Thought about this some more...

I think we should avoid UNMAPPABLE even on the KVM side of things for the core
memslots functionality and instead be very literal, e.g.

	KVM_HAS_FD_BASED_MEMSLOTS
	KVM_MEM_FD_VALID

We'll still need KVM_HAS_USER_UNMAPPABLE_MEMORY, but it won't be tied directly to
the memslot.  Decoupling the two thingis will require a bit of extra work, but the
code impact should be quite small, e.g. explicitly query and propagate
MEMFILE_F_USER_INACCESSIBLE to kvm_memory_slot to track if a memslot can be private.
And unless I'm missing something, it won't require an additional memslot flag.
The biggest oddity (if we don't also add KVM_MEM_PRIVATE) is that KVM would
effectively ignore the hva for fd-based memslots for VM types that don't support
private memory, i.e. userspace can't opt out of using the fd-based backing, but that
doesn't seem like a deal breaker.

Decoupling private memory from fd-based memslots will allow using fd-based memslots
for backing VMs even if the memory is user mappable, which opens up potentially
interesting use cases.  It would also allow testing some parts of fd-based memslots
with existing VMs.

The big advantage of KVM's hva-based memslots is that KVM doesn't care what's backing
a memslot, and so (in thoery) enabling new backing stores for KVM is free.  It's not
always free, but at this point I think we've eliminated most of the hiccups, e.g. x86's
MMU should no longer require additional enlightenment to support huge pages for new
backing types.

On the flip-side, a big disadvantage of hva-based memslots is that KVM doesn't
_know_ what's backing a memslot.  This is one of the major reasons, if not _the_
main reason at this point, why KVM binds a VM to a single virtual address space.
Running with different hva=>pfn mappings would either be completely unsafe or
prohibitively expensive (nearly impossible?) to ensure.
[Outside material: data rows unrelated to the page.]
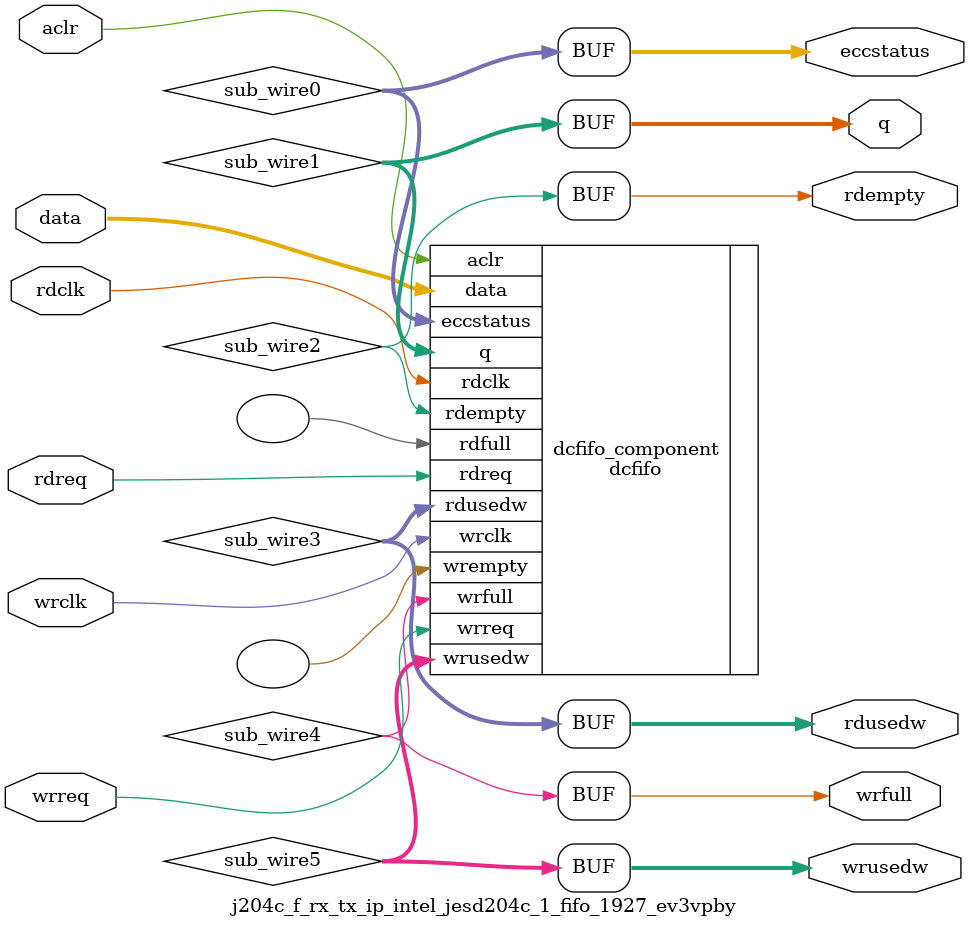
<source format=v>



`timescale 1 ps / 1 ps
// synopsys translate_on
module  j204c_f_rx_tx_ip_intel_jesd204c_1_fifo_1927_ev3vpby  (
    aclr,
    data,
    rdclk,
    rdreq,
    wrclk,
    wrreq,
    eccstatus,
    q,
    rdempty,
    rdusedw,
    wrfull,
    wrusedw);

    input    aclr;
    input  [131:0]  data;
    input    rdclk;
    input    rdreq;
    input    wrclk;
    input    wrreq;
    output [1:0]  eccstatus;
    output [131:0]  q;
    output   rdempty;
    output [2:0]  rdusedw;
    output   wrfull;
    output [2:0]  wrusedw;
`ifndef ALTERA_RESERVED_QIS
// synopsys translate_off
`endif
    tri0     aclr;
`ifndef ALTERA_RESERVED_QIS
// synopsys translate_on
`endif

    wire [1:0] sub_wire0;
    wire [131:0] sub_wire1;
    wire  sub_wire2;
    wire [2:0] sub_wire3;
    wire  sub_wire4;
    wire [2:0] sub_wire5;
    wire [1:0] eccstatus = sub_wire0[1:0];
    wire [131:0] q = sub_wire1[131:0];
    wire  rdempty = sub_wire2;
    wire [2:0] rdusedw = sub_wire3[2:0];
    wire  wrfull = sub_wire4;
    wire [2:0] wrusedw = sub_wire5[2:0];

    dcfifo  dcfifo_component (
                .aclr (aclr),
                .data (data),
                .rdclk (rdclk),
                .rdreq (rdreq),
                .wrclk (wrclk),
                .wrreq (wrreq),
                .eccstatus (sub_wire0),
                .q (sub_wire1),
                .rdempty (sub_wire2),
                .rdusedw (sub_wire3),
                .wrfull (sub_wire4),
                .wrusedw (sub_wire5),
                .rdfull (),
                .wrempty ());
    defparam
        dcfifo_component.enable_ecc  = "TRUE",
        dcfifo_component.intended_device_family  = "Agilex 7",
        dcfifo_component.lpm_hint  = "RAM_BLOCK_TYPE=M20K,MAXIMUM_DEPTH=128,DISABLE_DCFIFO_EMBEDDED_TIMING_CONSTRAINT=TRUE",
        dcfifo_component.lpm_numwords  = 8,
        dcfifo_component.lpm_showahead  = "OFF",
        dcfifo_component.lpm_type  = "dcfifo",
        dcfifo_component.lpm_width  = 132,
        dcfifo_component.lpm_widthu  = 3,
        dcfifo_component.overflow_checking  = "ON",
        dcfifo_component.rdsync_delaypipe  = 4,
        dcfifo_component.read_aclr_synch  = "ON",
        dcfifo_component.underflow_checking  = "ON",
        dcfifo_component.use_eab  = "ON",
        dcfifo_component.write_aclr_synch  = "ON",
        dcfifo_component.wrsync_delaypipe  = 4;


endmodule



</source>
With fd-based memslots, KVM essentially binds a memslot directly to the backing
store.  This allows KVM to do a "deep" comparison of a memslot between two address
spaces simply by checking that the backing store is the same.  For intra-host/copyless
migration (to upgrade the userspace VMM), being able to do a deep comparison would
theoretically allow transferring KVM's page tables between VMs instead of forcing
the target VM to rebuild the page tables.  There are memcg complications (and probably
many others) for transferring page tables, but I'm pretty sure it could work.
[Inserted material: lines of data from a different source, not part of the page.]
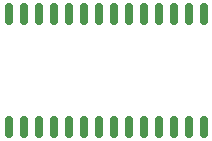
<source format=gbr>
%TF.GenerationSoftware,KiCad,Pcbnew,(6.0.6-0)*%
%TF.CreationDate,2022-07-18T23:30:02+08:00*%
%TF.ProjectId,VFD,5646442e-6b69-4636-9164-5f7063625858,rev?*%
%TF.SameCoordinates,Original*%
%TF.FileFunction,Paste,Bot*%
%TF.FilePolarity,Positive*%
%FSLAX46Y46*%
G04 Gerber Fmt 4.6, Leading zero omitted, Abs format (unit mm)*
G04 Created by KiCad (PCBNEW (6.0.6-0)) date 2022-07-18 23:30:02*
%MOMM*%
%LPD*%
G01*
G04 APERTURE LIST*
G04 Aperture macros list*
%AMRoundRect*
0 Rectangle with rounded corners*
0 $1 Rounding radius*
0 $2 $3 $4 $5 $6 $7 $8 $9 X,Y pos of 4 corners*
0 Add a 4 corners polygon primitive as box body*
4,1,4,$2,$3,$4,$5,$6,$7,$8,$9,$2,$3,0*
0 Add four circle primitives for the rounded corners*
1,1,$1+$1,$2,$3*
1,1,$1+$1,$4,$5*
1,1,$1+$1,$6,$7*
1,1,$1+$1,$8,$9*
0 Add four rect primitives between the rounded corners*
20,1,$1+$1,$2,$3,$4,$5,0*
20,1,$1+$1,$4,$5,$6,$7,0*
20,1,$1+$1,$6,$7,$8,$9,0*
20,1,$1+$1,$8,$9,$2,$3,0*%
G04 Aperture macros list end*
%ADD10RoundRect,0.150000X-0.150000X0.750000X-0.150000X-0.750000X0.150000X-0.750000X0.150000X0.750000X0*%
G04 APERTURE END LIST*
D10*
%TO.C,U2*%
X145415000Y-82200000D03*
X146685000Y-82200000D03*
X147955000Y-82200000D03*
X149225000Y-82200000D03*
X150495000Y-82200000D03*
X151765000Y-82200000D03*
X153035000Y-82200000D03*
X154305000Y-82200000D03*
X155575000Y-82200000D03*
X156845000Y-82200000D03*
X158115000Y-82200000D03*
X159385000Y-82200000D03*
X160655000Y-82200000D03*
X161925000Y-82200000D03*
X161925000Y-91800000D03*
X160655000Y-91800000D03*
X159385000Y-91800000D03*
X158115000Y-91800000D03*
X156845000Y-91800000D03*
X155575000Y-91800000D03*
X154305000Y-91800000D03*
X153035000Y-91800000D03*
X151765000Y-91800000D03*
X150495000Y-91800000D03*
X149225000Y-91800000D03*
X147955000Y-91800000D03*
X146685000Y-91800000D03*
X145415000Y-91800000D03*
%TD*%
M02*

</source>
I don't have a concrete use case (this is a recent idea on my end), but since we're
already adding fd-based memory, I can't think of a good reason not make it more generic
for not much extra cost.  And there are definitely classes of VMs for which fd-based
memory would Just Work, e.g. large VMs that are never oversubscribed on memory don't
need to support reclaim, so the fact that fd-based memslots won't support page aging
(among other things) right away is a non-issue.